Jawabannya: sejak masih aktif bekerja. Jangan menunggu pensiun datang. Karena menyiapkan kehidupan pasca kerja butuh waktu, energi, dan konsistensi.
Apa yang Harus Dipersiapkan?
1. Mindset dan Mental
Pensiun bukan akhir, tapi transisi. Kita harus siap mental menerima bahwa status dan jabatan akan hilang. Yang tersisa adalah siapa diri kita sebenarnya.
2. Kesehatan
Tanpa kesehatan, semua rencana hanya mimpi. Mulailah dengan olahraga ringan, pola makan sehat, dan pemeriksaan rutin sejak dini.
3. Keuangan
Jangan habiskan semua penghasilan untuk gaya hidup. Sisihkan untuk tabungan pensiun, investasi sederhana, atau usaha kecil yang bisa berkembang.
4. Keterampilan Baru
Jangan puas dengan kemampuan sekarang. Belajarlah hal-hal yang bisa menghasilkan nilai tambah: menulis, berbicara, teknologi, atau keterampilan praktis lain.

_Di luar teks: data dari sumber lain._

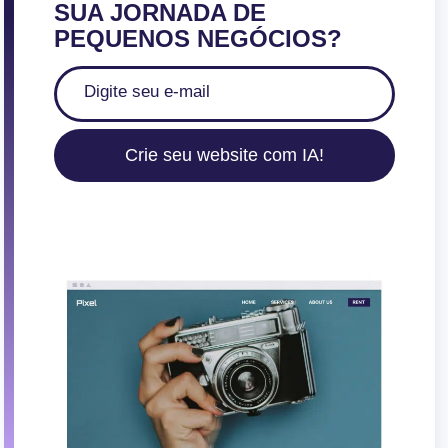
SUA JORNADA DE
PEQUENOS NEGÓCIOS?
Crie seu website com IA!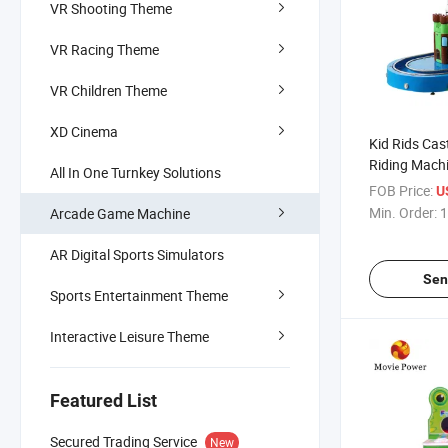
VR Shooting Theme
VR Racing Theme
VR Children Theme
XD Cinema
Kid Rids Cast
Riding Mach
All In One Turnkey Solutions
Game Video
FOB Price:
U
Min. Order:
1
Arcade Game Machine
AR Digital Sports Simulators
Sen
Sports Entertainment Theme
Interactive Leisure Theme
Featured List
Secured Trading Service
New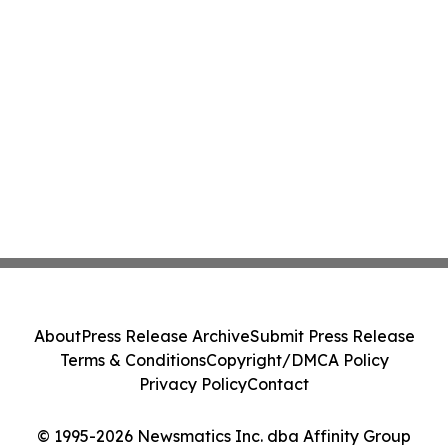
About
Press Release Archive
Submit Press Release
Terms & Conditions
Copyright/DMCA Policy
Privacy Policy
Contact
© 1995-2026 Newsmatics Inc. dba Affinity Group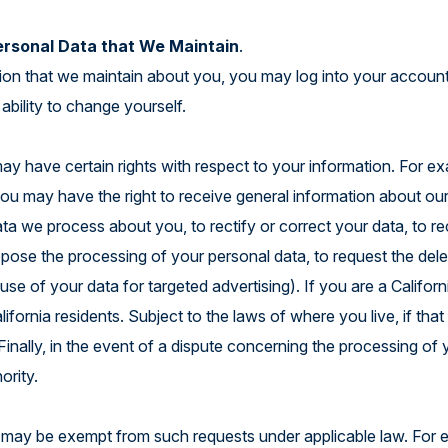
ersonal Data that We Maintain
.
tion that we maintain about you, you may log into your account
ability to change yourself.
y have certain rights with respect to your information. For ex
 may have the right to receive general information about our p
ata we process about you, to rectify or correct your data, to r
 oppose the processing of your personal data, to request the del
se of your data for targeted advertising). If you are a Califor
lifornia residents. Subject to the laws of where you live, if tha
inally, in the event of a dispute concerning the processing of y
hority.
 may be exempt from such requests under applicable law. For ex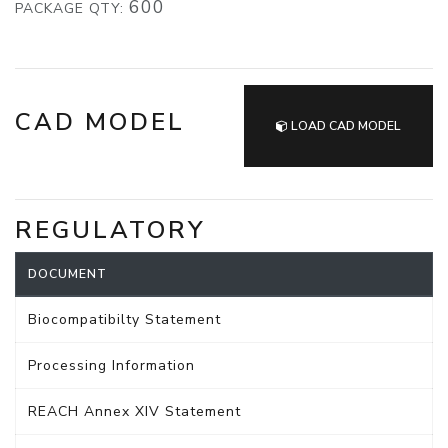
600
PACKAGE QTY:
CAD MODEL
LOAD CAD MODEL
REGULATORY
DOCUMENT
Biocompatibilty Statement
Processing Information
REACH Annex XIV Statement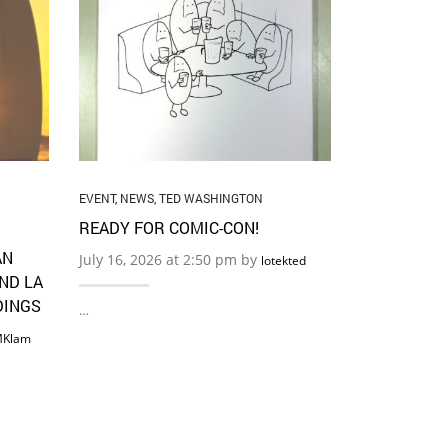
EVENT
,
NEWS
CHRISSY C
PALABRA!
July 11, 202
…
EVENT
,
NEWS
,
TED WASHINGTON
READY FOR COMIC-CON!
AN
July 16, 2026 at 2:50 pm by
lotekted
AND LA
DINGS
…
Klam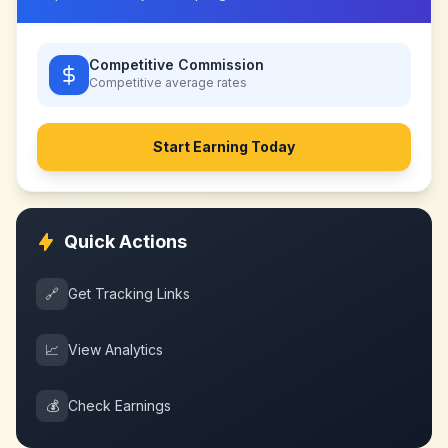
Competitive Commission
Competitive
average rates
Start Earning Today
Quick Actions
🔗
Get Tracking Links
📈
View Analytics
💰
Check Earnings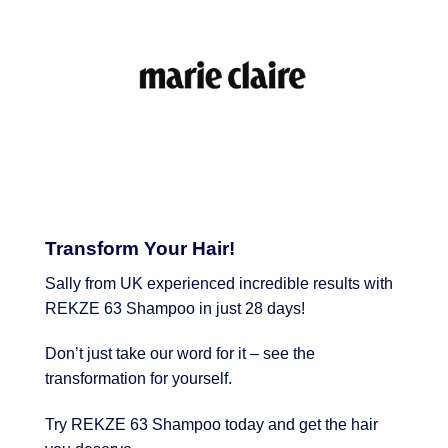
Transform Your Hair!
Sally from UK experienced incredible results with
REKZE 63 Shampoo in just 28 days!
Don’t just take our word for it – see the
transformation for yourself.
Try REKZE 63 Shampoo today and get the hair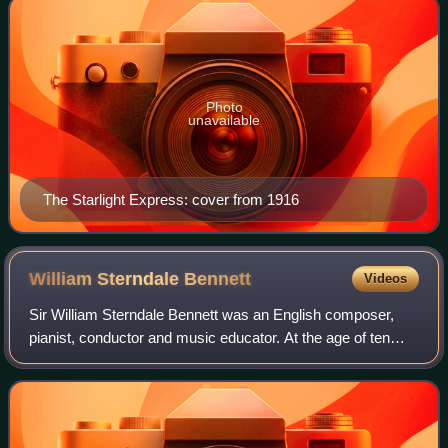
Photo
unavailable
The Starlight Express: cover from 1916
William Sterndale
Bennett
Videos
Sir William Sterndale Bennett was an English composer,
pianist, conductor and music educator. At the age of ten
Bennett was admitted to the London Royal Academy of
Music, where he remained for ten yea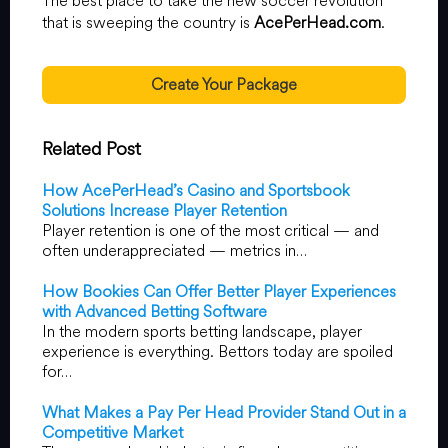
The best place to take the new soccer revolution
that is sweeping the country is
AcePerHead.com
.
Create Your Package
Related Post
How AcePerHead’s Casino and Sportsbook
Solutions Increase Player Retention
Player retention is one of the most critical — and
often underappreciated — metrics in…
How Bookies Can Offer Better Player Experiences
with Advanced Betting Software
In the modern sports betting landscape, player
experience is everything. Bettors today are spoiled
for…
What Makes a Pay Per Head Provider Stand Out in a
Competitive Market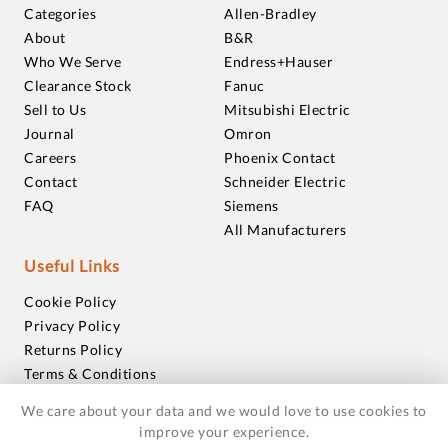
Categories
Allen-Bradley
About
B&R
Who We Serve
Endress+Hauser
Clearance Stock
Fanuc
Sell to Us
Mitsubishi Electric
Journal
Omron
Careers
Phoenix Contact
Contact
Schneider Electric
FAQ
Siemens
All Manufacturers
Useful Links
Cookie Policy
Privacy Policy
Returns Policy
Terms & Conditions
Trademarks
We care about your data and we would love to use cookies to
Warranties
improve your experience.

5. Jaringan dan Silaturahmi
Setelah pensiun, banyak pintu terbuka bukan karena CV, tapi karena relasi. Rawat silaturahmi, bangun jaringan dengan komunitas di luar pekerjaan.
6. Spiritualitas dan Amal
Ketika usia bertambah, semakin kita butuh pegangan kuat. Aktivitas ibadah dan sosial bukan hanya bekal akhirat, tapi juga memberi ketenangan batin.
Tips Aplikatif: Mulai dari Sekarang
• Sisihkan 10–20% penghasilan untuk dana pensiun atau investasi.
• Bangun usaha kecil-kecilan sambil bekerja, tidak harus besar, yang penting berjalan.
• Ikuti komunitas atau pelatihan sesuai minat. Misalnya kelas menulis, wirausaha, atau pengembangan diri.
• Mulai rajin berbagi ilmu atau pengalaman. Bisa lewat tulisan, video, atau forum kecil. Dari berbagi, sering lahir peluang baru.
• Rawat kesehatan dengan disiplin sederhana: tidur cukup, olahraga teratur, kurangi gula dan gorengan.
Seruput Kopi Panas
Hidup adalah perjalanan panjang dengan banyak tikungan. Pensiun bukanlah garis akhir, tapi persimpangan menuju jalan baru. Jangan tunggu sampai pensiun tiba baru bingung harus apa. Siapkan kail kita sejak sekarang, tempa second curve kita dari dini.
Karena pada akhirnya, hidup yang mandiri, sehat, produktif, dan penuh makna jauh lebih berharga daripada sekadar menunggu bantuan datang. Seruput kopi panas, mari kita siapkan kehidupan kedua dengan bijak.